Kubatana.net ~ an online community of Zimbabwean activists

If you could change one thing, what would it be?

TOP del.icio.us

Our little chalk board outside the office door has a message scribbled on it that says; if you could change one thing, what would it be? We often receive many visitors, some of whom simply want to engage our humble but free services to ask for all kinds of information ranging from where they can find such and such an organization, to how far with the talks? Fortunately our front-desk man always somehow manages to stifle the temptation to say: this ain’t the effing Salvation Army!

Today this pleasant gentleman waltzed in and the first thing he asked me was what I would change if I could. I said well, that question is for anyone who walks in here, including himself. When I threw back the question to him he said simply, Mugabe. That one change, he explained, would result in an unimaginable ripple effect that will see a stream of other important changes take place to make this country a better place.

Frankly, I hadn’t thought of it that way. I mean, I had sort of perceived that question to somehow elicit a response that is more personal, like what one would change about oneself in terms of say, physical appearance or character. But now that I think of it, he has a point.

On my way to work yesterday I had to maneuver and take the longest route round because I had overlooked the fact that Parliament was being reconvened and a lot of the city’s roads would be cordoned off. I couldn’t help feeling that sense of dread that creeps up on me whenever I encounter the self-important goons in the security service with their polished shoes, neat uniforms and empty stomachs. They just cease to think properly whenever Uncle Bob is playing in the area. I mean, what’s the logic behind sealing off all the backstreets behind Parliament building even to pedestrians, and dictating that they may not walk across here but can do so there? What the hell do they honestly think we can possibly do to that old man (if at all you can see him)? There is no history of suicide bombings here and lets face it, some people just aren’t worth dying for.

If I could change these guys, I’d make them a little more sensible and less condescending. It would be nice to wipe those complacent, smug expressions off their faces.

And what about those clowns masquerading as political leaders with our best interests at heart? Apparently that’s why they spent three weeks at the circus in Pretoria, carefully deliberating our future. Yesterday they are at it again in a less elaborate venue called Parliament. Radio VOP has just reported that there was drama as women’s leagues from the main parties clashed outside Parliament. Apparently they engaged in a battle of the vocal chords whereby the MDC women prevailed by chanting “chinja” (change) and “you are now the opposition” at the top of their voices allegedly shocking their contenders into silence.   When will they realize that they shouldn’t fight each other but rather direct their attention to that one man?

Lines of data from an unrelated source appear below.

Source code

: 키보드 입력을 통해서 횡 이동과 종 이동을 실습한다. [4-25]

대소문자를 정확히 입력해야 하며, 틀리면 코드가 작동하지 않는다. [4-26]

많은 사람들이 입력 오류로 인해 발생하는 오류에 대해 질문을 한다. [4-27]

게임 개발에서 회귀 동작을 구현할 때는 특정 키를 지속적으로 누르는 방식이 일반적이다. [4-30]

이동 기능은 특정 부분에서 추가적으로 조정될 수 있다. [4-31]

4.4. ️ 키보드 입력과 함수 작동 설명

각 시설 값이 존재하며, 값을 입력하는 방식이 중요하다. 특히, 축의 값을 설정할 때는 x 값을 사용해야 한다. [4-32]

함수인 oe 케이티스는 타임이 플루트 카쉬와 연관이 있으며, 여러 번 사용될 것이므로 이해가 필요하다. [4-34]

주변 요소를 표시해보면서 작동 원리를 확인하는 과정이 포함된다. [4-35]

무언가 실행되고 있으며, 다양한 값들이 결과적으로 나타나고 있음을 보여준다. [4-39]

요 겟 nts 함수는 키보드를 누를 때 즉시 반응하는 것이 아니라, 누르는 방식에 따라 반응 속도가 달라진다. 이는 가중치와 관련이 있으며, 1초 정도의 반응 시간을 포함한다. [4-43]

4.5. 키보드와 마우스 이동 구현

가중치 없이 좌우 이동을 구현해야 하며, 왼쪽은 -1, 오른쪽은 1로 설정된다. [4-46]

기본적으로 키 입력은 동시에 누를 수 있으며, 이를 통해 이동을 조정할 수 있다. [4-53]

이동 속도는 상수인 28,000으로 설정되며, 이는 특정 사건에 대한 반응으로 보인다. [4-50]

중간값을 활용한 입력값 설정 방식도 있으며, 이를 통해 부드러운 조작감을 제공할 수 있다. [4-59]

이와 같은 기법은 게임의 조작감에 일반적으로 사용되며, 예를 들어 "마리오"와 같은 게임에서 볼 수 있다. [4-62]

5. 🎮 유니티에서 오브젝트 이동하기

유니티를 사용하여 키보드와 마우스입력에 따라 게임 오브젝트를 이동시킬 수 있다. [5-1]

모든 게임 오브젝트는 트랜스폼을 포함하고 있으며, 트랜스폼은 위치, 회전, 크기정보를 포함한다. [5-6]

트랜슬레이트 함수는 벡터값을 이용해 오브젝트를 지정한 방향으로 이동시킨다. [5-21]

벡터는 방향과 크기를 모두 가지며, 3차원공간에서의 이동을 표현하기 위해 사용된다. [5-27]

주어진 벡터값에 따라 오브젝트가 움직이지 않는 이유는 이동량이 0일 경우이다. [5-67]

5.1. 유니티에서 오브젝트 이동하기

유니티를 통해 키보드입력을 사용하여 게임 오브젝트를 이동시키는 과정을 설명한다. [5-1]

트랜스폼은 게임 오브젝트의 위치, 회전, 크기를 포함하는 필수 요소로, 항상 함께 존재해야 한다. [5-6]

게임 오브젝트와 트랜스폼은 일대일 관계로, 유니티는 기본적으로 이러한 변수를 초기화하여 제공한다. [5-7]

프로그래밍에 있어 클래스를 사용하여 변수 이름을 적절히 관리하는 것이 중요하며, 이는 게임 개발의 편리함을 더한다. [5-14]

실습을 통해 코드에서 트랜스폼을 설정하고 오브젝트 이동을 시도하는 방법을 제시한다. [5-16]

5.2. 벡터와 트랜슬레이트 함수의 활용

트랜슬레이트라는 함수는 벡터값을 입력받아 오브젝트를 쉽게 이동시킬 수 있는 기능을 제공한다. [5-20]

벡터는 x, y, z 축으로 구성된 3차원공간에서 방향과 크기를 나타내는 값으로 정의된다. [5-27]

If I could wave a magic wand, would I not change their thought processes or better yet, make them all disappear and save us all from their nauseating shenanigans?

And how about hypocrites and opportunity-snatchers that shy away from the fields they are experts in, like rocket science, and choose rather to enlighten us all to the hidden schemes and neo-colonial tendencies of the West. Like rapists, I despise hypocrites. They are anything between a cockroach and that stuff that accumulates at the corner of your mouth when you are extremely thirsty.

I’d probably change them too, if I could.

As a matter of fact, I’d like to change a lot of things, wouldn’t you?  But as our friendly visitor suggested, let’s start with that one stubborn man. Change him, and you’ve changed everyone and everything else in Zimbabwe.

One comment to “If you could change one thing, what would it be?”

  1. Comment by Tawanda Maguze:

    You raise very interesting points Natasha, ofcourse as usual with a tad overdose of emotion, over realism. I am not quite sure which era you grew up in, but I am almost certain if you had been there in the early to mid eighties you would have awed at the splendour, glamour and pomp of those polished shoes and neat uniforms. Such set-ups Natasha are not like clothes that you alter to fit when you gain or lose weight. There is nowhere in the world where you will go and find the opening of such gatherings any less ceremonius. Moreover the opening of this year’s parly was really nothing out of the ordinary ( my guess is you are you are young, possibly naive. I do agree ofcourse that with our present situation, some behaviour tends to aggravate our feelings and we really can’t avoid such a reflex as yours. However though lest you forget, the rocket scientist didn’t use Jet A1 fuel to propel himself to where he is, people put him there, (and that simple fact isn’t rocket science).